◆ WHAT YOU SHOULD DO
According to the passage on robots.txt, what does the line "User-agent: *" mean?

◆ PASSAGE

-.-.-

A text file kept in the root of a website. It tells robots, spiders and crawlers where they are allowed to go and not allowed to go on a website.
See Also:
SEO, Page Rank, Deep Linking, Linkage
How Robots.txt works:
Suppose a robot wants to vist a Web site URL(e.g http://www.example.com/welcome.html.), before doing this it firsts checks for http://www.example.com/robots.txt. It tries to find User-agent: * Disallow: /
- 'User-agent: *' means this section applies to all robots.
- 'Disallow: /' instructs the robot that it should not visit any pages on the site.
Some Important features of Robots.txt:
- It is put in the top-level directory of your web server.
- A "/robots.txt" file is a text file with one or more records.
Important Syntaxes of Robots.txt:
- To exclude all robots from the entire server syntax is :
- User-agent: *
- Disallow: /
- To allow all robots complete access syntax is :
- User-agent: *
- Disallow: /
- To exclude all robots from part of the server syntax is :
- User-agent: *
- Disallow: /cgi-bin/
- Disallow: /tmp/
- Disallow: /junk/
- To exclude a single robot server syntax is :
- User-agent: BadBot
- Disallow: /
- To allow a single robot server syntax is :
- User-agent: Google
- Disallow:
- User-agent: *
- Disallow: /
- To exclude all files except one syntax is :
- User-agent: *
- Disallow: /~joe/stuff/
- Alternatively to explicitly disallow all disallowed pages syntax is :
- User-agent: *
- Disallow: /~joe/junk.html
- Disallow: /~joe/foo.html
- Disallow: /~joe/bar.html

-.-.-

◆ RECORD EXTRACTS
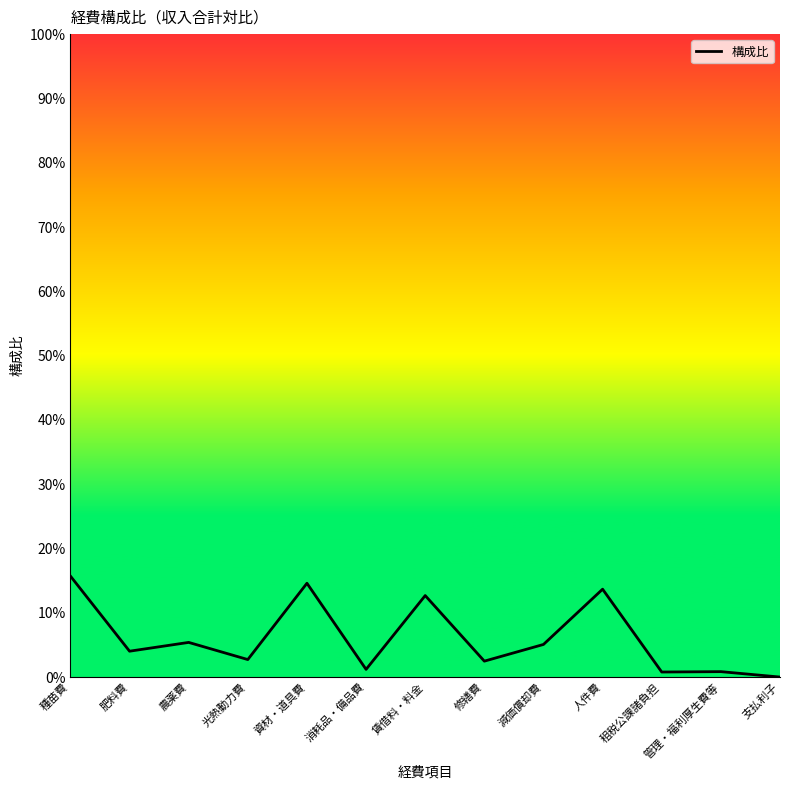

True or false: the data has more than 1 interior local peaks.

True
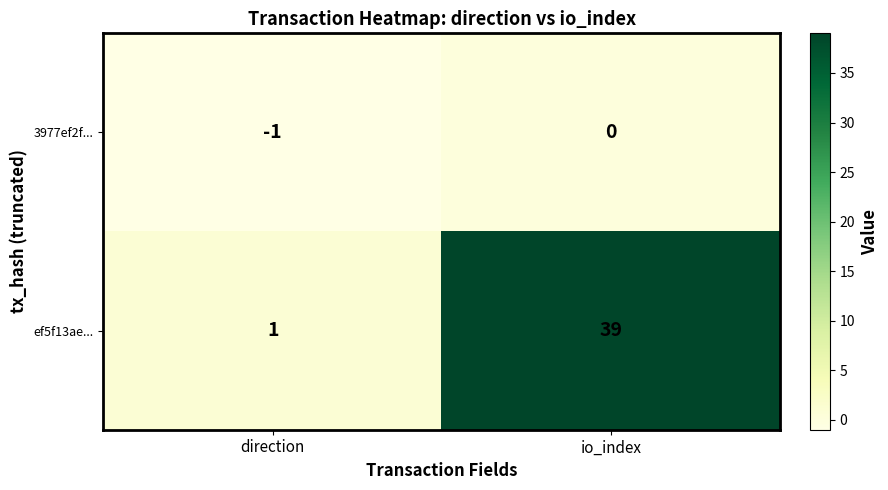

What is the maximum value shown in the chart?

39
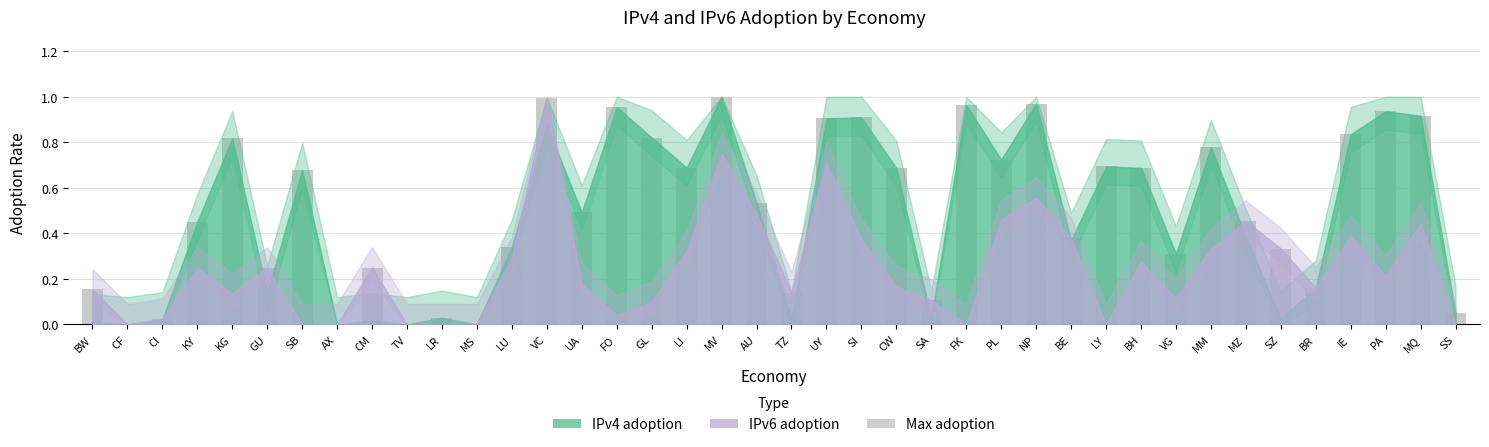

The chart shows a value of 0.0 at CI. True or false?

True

-.-.-

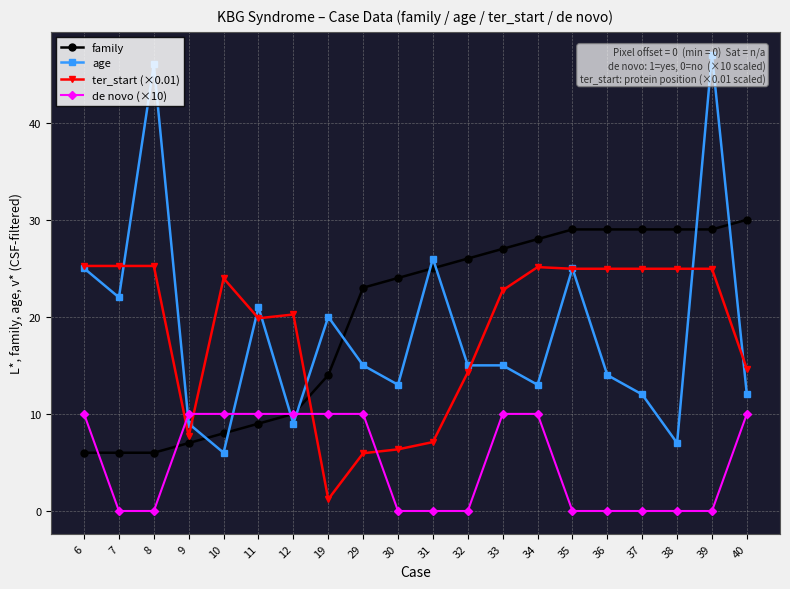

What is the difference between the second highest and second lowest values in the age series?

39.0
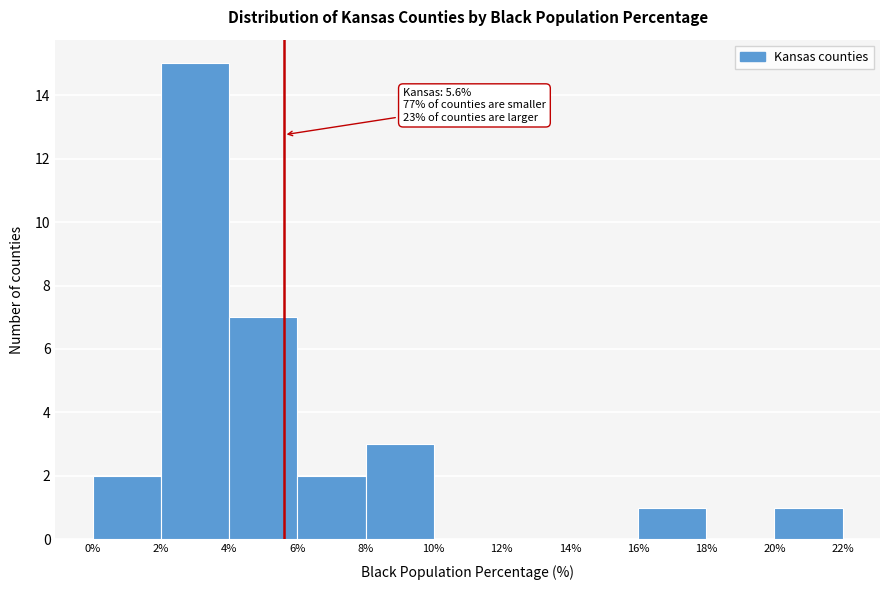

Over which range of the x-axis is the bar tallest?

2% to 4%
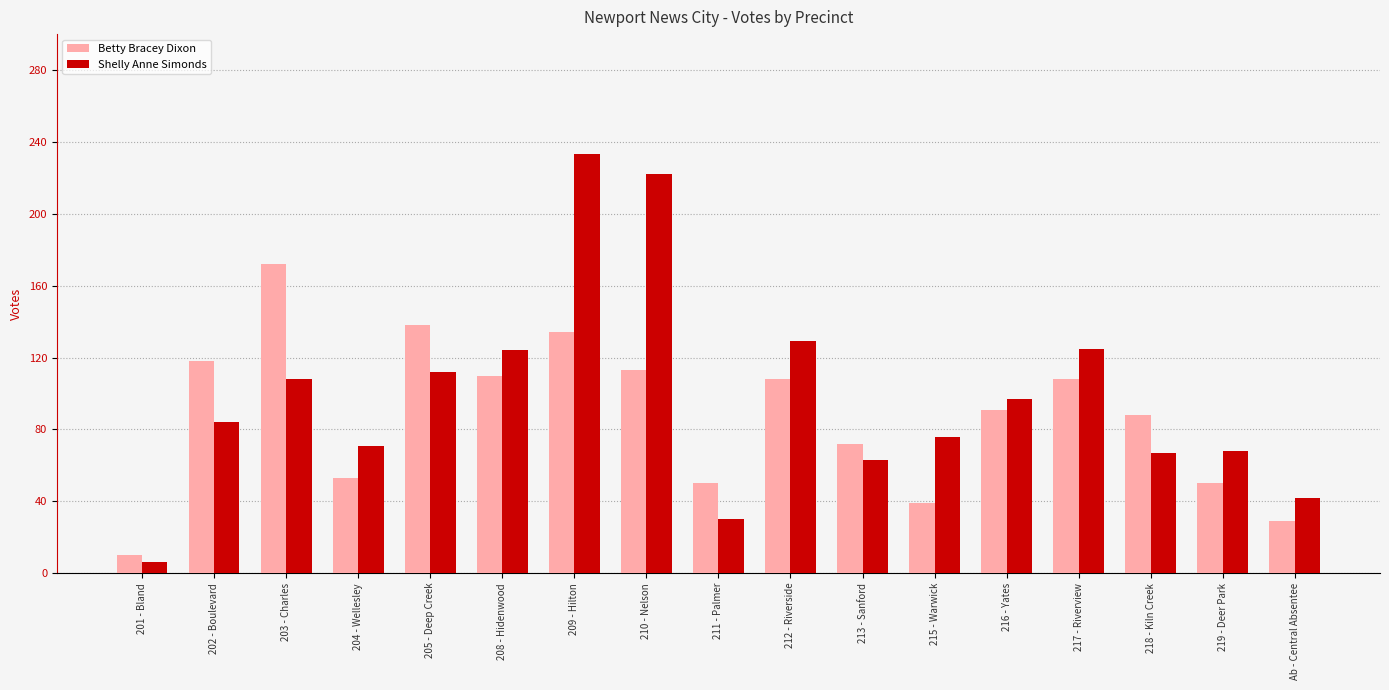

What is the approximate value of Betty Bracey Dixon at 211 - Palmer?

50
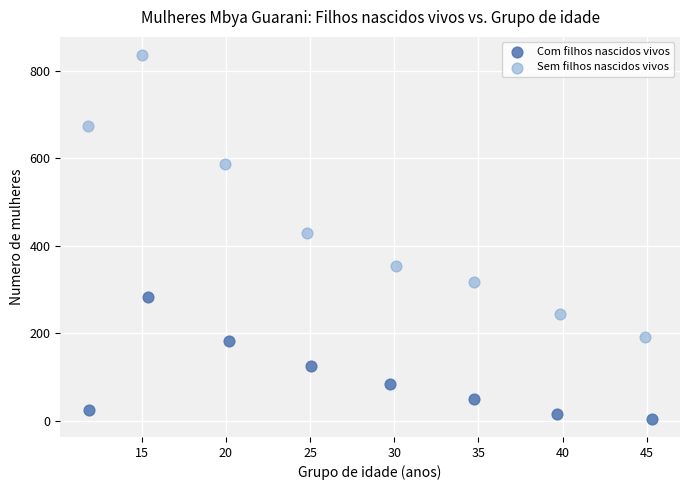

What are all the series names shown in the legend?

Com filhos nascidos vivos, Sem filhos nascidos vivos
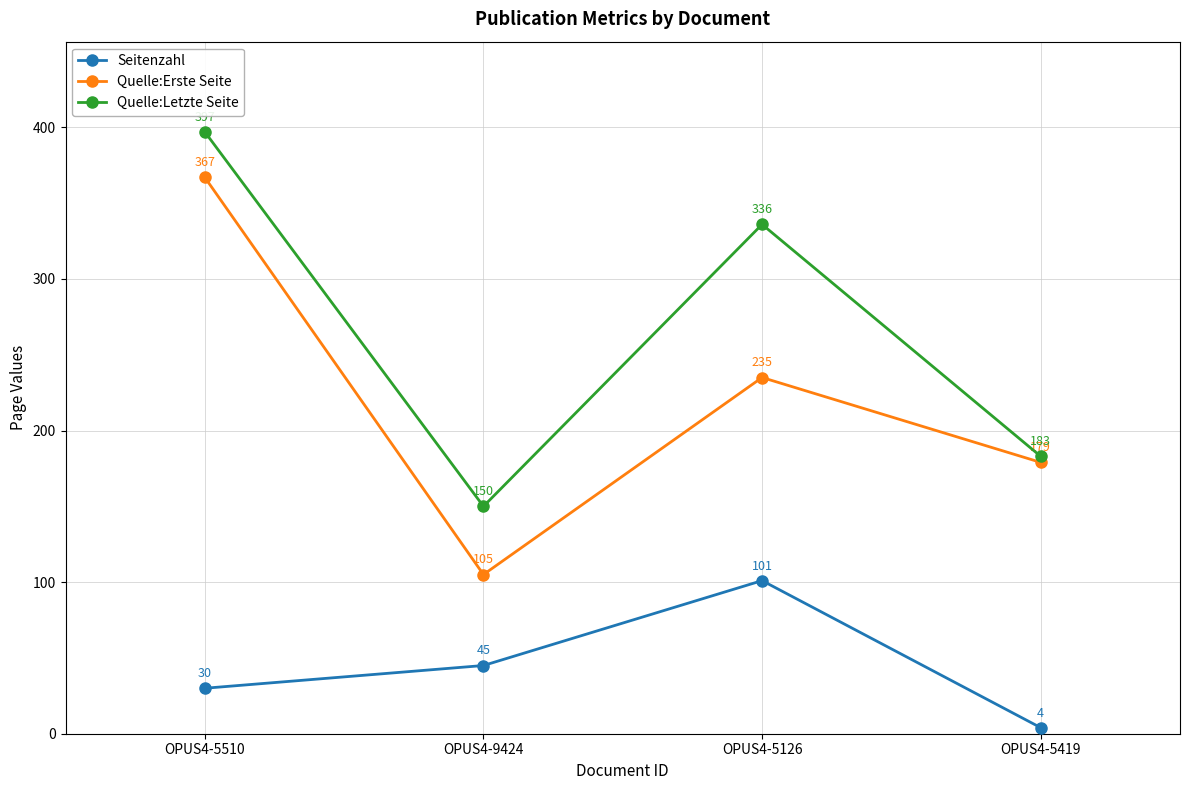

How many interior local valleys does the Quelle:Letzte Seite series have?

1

-.-.-

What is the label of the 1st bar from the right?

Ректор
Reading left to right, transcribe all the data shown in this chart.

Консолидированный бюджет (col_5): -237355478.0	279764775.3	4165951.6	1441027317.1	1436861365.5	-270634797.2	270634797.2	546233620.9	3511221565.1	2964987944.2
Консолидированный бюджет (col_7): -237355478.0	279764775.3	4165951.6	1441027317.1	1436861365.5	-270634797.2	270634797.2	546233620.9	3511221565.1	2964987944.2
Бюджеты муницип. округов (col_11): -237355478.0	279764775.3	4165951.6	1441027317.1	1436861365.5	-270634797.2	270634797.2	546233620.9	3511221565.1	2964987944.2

-.-.-

◆ ANSWER TO THIS TASK
It means the section applies to all robots.